COVID-19’u tedavi etmek için kullanılan ajanların potansiyel yan etkilerinin de tam olarak bilinmesi gerekir. Tedavide klorokin / hidroksiklorokin ve azatiyoprin önerilmiştir. Bu ilaçların her ikisinin de QT aralığını uzattığı bilinmektedir ve bu ajanları reçete ederken dikkatli olunmalıdır. Bunların kombinasyonundan en iyi şekilde kaçınılır ve tek başına klorokin / hidroksiklorokin kullanıldığında bile, QT aralığını izlemek için günlük elektrokardiyogram gereklidir, özellikle. karaciğer veya böbrek fonksiyon bozukluğu olan hastalarda ve QT aralığını uzatma potansiyeli olan başka bir ilaç alan hastalarda.
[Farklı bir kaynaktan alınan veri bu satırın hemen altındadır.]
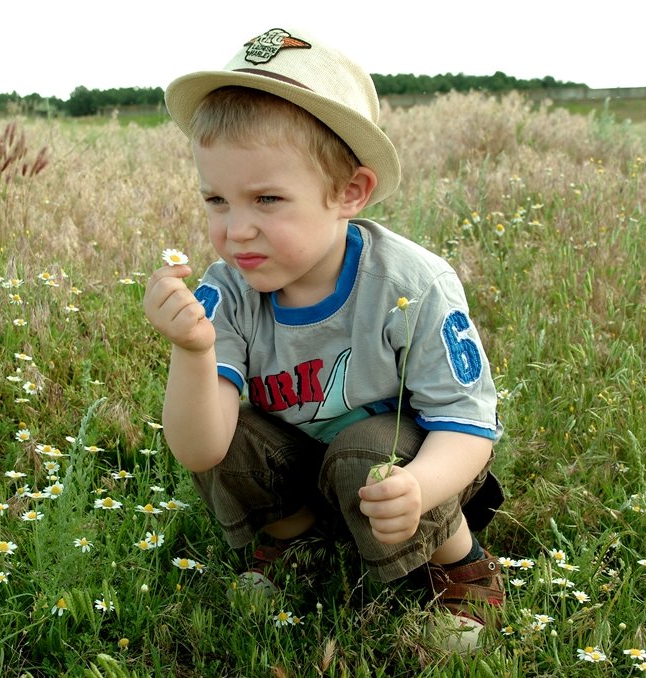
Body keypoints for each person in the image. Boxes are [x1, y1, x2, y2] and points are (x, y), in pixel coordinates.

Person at [143, 26, 504, 650]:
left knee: (367, 445)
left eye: (268, 199)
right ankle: (295, 534)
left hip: (407, 470)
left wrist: (420, 487)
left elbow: (466, 424)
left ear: (348, 193)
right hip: (305, 464)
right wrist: (192, 352)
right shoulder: (227, 293)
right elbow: (200, 450)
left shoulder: (411, 283)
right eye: (217, 200)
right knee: (233, 437)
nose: (237, 230)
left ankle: (455, 562)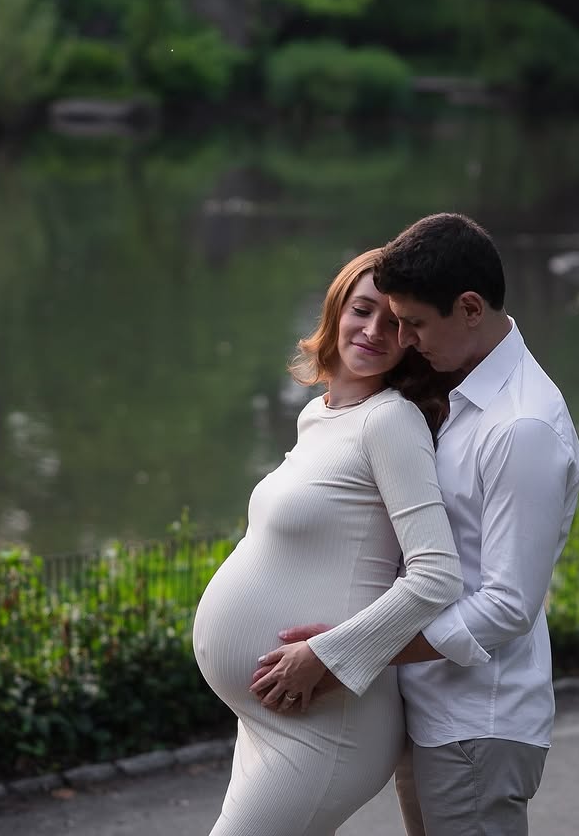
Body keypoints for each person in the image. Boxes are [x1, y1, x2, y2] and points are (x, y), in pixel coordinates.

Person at [262, 213, 579, 835]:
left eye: (413, 322)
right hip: (432, 708)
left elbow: (507, 606)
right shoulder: (463, 393)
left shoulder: (522, 427)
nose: (404, 339)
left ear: (470, 308)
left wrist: (344, 653)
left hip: (476, 719)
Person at [192, 248, 463, 836]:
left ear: (411, 339)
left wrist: (327, 655)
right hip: (271, 716)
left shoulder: (390, 421)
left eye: (395, 321)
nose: (374, 331)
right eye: (362, 310)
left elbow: (437, 575)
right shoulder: (320, 414)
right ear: (336, 310)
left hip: (328, 719)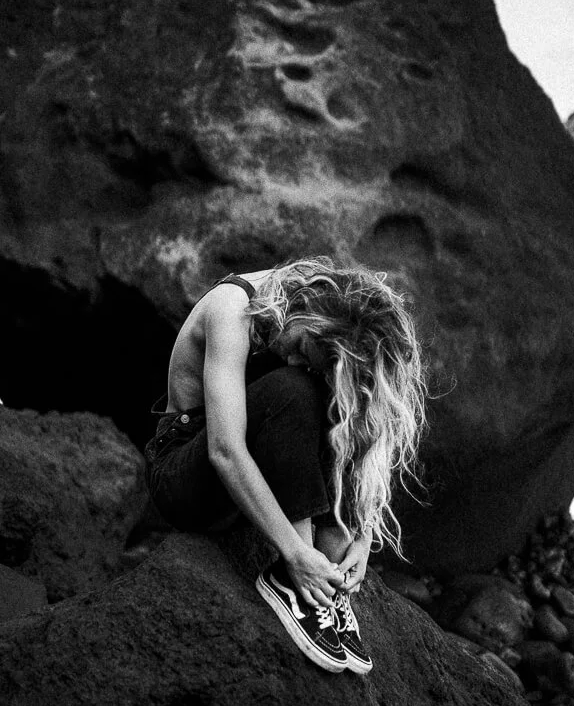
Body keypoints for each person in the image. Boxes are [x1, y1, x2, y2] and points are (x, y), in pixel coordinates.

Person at [144, 257, 428, 674]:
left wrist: (362, 535)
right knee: (294, 388)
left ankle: (328, 584)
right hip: (186, 479)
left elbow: (359, 429)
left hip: (247, 489)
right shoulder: (233, 308)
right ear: (313, 314)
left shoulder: (325, 308)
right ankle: (293, 578)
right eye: (304, 348)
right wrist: (295, 553)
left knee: (341, 405)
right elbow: (224, 450)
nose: (297, 360)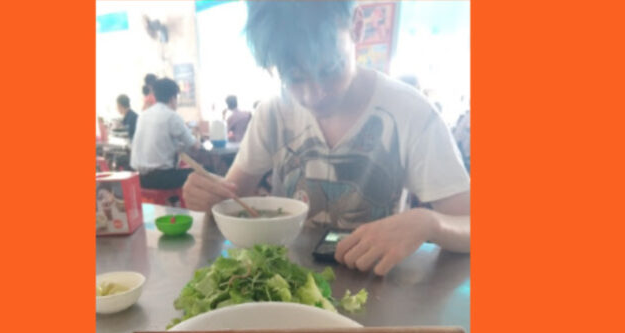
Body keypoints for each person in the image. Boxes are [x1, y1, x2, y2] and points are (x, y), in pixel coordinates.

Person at [183, 1, 470, 276]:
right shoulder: (273, 112)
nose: (313, 95)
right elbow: (235, 198)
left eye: (328, 70)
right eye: (294, 78)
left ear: (356, 26)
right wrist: (211, 195)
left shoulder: (412, 113)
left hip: (375, 284)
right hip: (285, 284)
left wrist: (429, 224)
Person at [130, 78, 197, 190]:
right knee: (201, 173)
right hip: (160, 179)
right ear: (172, 98)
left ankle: (171, 203)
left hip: (139, 177)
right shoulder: (172, 116)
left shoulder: (143, 115)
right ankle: (188, 207)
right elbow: (194, 146)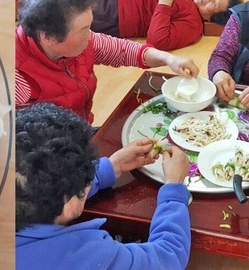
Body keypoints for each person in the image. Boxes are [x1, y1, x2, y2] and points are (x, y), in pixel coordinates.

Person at [16, 102, 192, 269]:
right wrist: (174, 186)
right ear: (68, 204)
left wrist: (111, 167)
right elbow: (168, 257)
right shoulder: (90, 256)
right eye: (86, 181)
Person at [15, 0, 200, 124]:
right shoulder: (15, 78)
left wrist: (169, 59)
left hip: (80, 131)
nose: (92, 35)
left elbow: (123, 50)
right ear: (48, 37)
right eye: (84, 30)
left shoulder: (80, 42)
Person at [89, 0, 243, 50]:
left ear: (211, 18)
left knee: (67, 0)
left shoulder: (193, 25)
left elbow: (157, 42)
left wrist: (164, 3)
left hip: (113, 10)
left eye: (213, 4)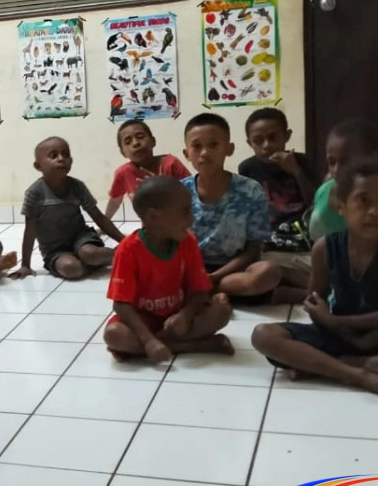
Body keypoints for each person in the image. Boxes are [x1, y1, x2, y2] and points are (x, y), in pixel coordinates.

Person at [251, 160, 378, 401]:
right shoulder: (325, 248)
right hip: (342, 335)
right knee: (263, 335)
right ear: (340, 205)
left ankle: (328, 366)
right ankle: (360, 376)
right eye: (363, 200)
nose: (374, 211)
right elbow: (315, 305)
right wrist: (349, 335)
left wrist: (334, 321)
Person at [103, 176, 234, 361]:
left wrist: (186, 314)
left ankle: (144, 349)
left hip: (177, 319)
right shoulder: (128, 250)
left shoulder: (188, 241)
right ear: (153, 217)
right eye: (185, 212)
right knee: (114, 334)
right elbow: (120, 304)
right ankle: (195, 345)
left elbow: (201, 290)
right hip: (143, 321)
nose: (192, 218)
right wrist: (147, 339)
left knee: (222, 310)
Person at [181, 114, 282, 299]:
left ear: (229, 148)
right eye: (196, 146)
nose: (204, 153)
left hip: (232, 269)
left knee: (268, 272)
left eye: (213, 145)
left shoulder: (251, 190)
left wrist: (214, 277)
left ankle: (207, 290)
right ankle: (212, 291)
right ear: (187, 154)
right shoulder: (179, 192)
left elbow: (253, 251)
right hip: (189, 269)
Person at [15, 136, 124, 280]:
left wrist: (124, 242)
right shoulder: (34, 193)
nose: (61, 159)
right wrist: (25, 264)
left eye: (66, 154)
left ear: (71, 161)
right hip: (55, 249)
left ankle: (122, 255)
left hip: (82, 239)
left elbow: (99, 218)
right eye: (53, 156)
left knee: (90, 253)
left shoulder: (77, 186)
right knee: (70, 268)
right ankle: (93, 263)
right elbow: (30, 230)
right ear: (38, 166)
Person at [239, 107, 317, 301]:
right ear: (249, 143)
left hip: (304, 242)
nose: (267, 145)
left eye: (273, 137)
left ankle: (295, 289)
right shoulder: (247, 168)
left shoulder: (302, 162)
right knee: (258, 269)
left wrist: (296, 171)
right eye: (258, 141)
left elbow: (317, 205)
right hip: (271, 245)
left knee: (337, 267)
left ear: (287, 136)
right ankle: (308, 290)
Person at [103, 119, 190, 222]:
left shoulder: (171, 164)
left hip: (180, 224)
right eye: (128, 142)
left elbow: (193, 194)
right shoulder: (123, 173)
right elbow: (115, 201)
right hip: (151, 228)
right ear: (123, 153)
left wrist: (162, 189)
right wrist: (105, 224)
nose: (135, 143)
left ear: (153, 141)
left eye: (140, 137)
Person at [310, 121, 378, 242]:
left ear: (369, 159)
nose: (336, 170)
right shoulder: (325, 189)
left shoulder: (374, 202)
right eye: (332, 162)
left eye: (346, 162)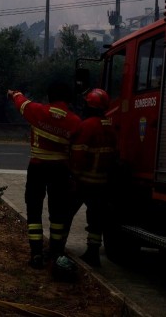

Sonuç olarak, yüksek tansiyon tedavisinde kullanılan ACE inhibitörü veya reseptör blokörleri ajanlar ile covid-19 enfeksiyon ajanı da aynı reseptörleri kullanarak etkileşime geçmektedir. Teorik olarak bu tansiyon ilaçlarının kullanımı ile covid-19’un daha ciddi seyredebileceği öngörülmektedir. Fakat bunu destekleyen klinik bulgular tam olarak ortaya konulmamıştır. Bu koşullar altında bu tansiyon ilaçlarının başka grup ilaçlara dönüştürülmesinin gerekliliği henüz netlik kazanmamıştır. Yine de yüksek risk grubunda yer alan ve ACE inhibitörü veya reseptör blokörleri kullanan kimselerde ilaçların başka grup ile değiştirilmesi uygun olacaktır.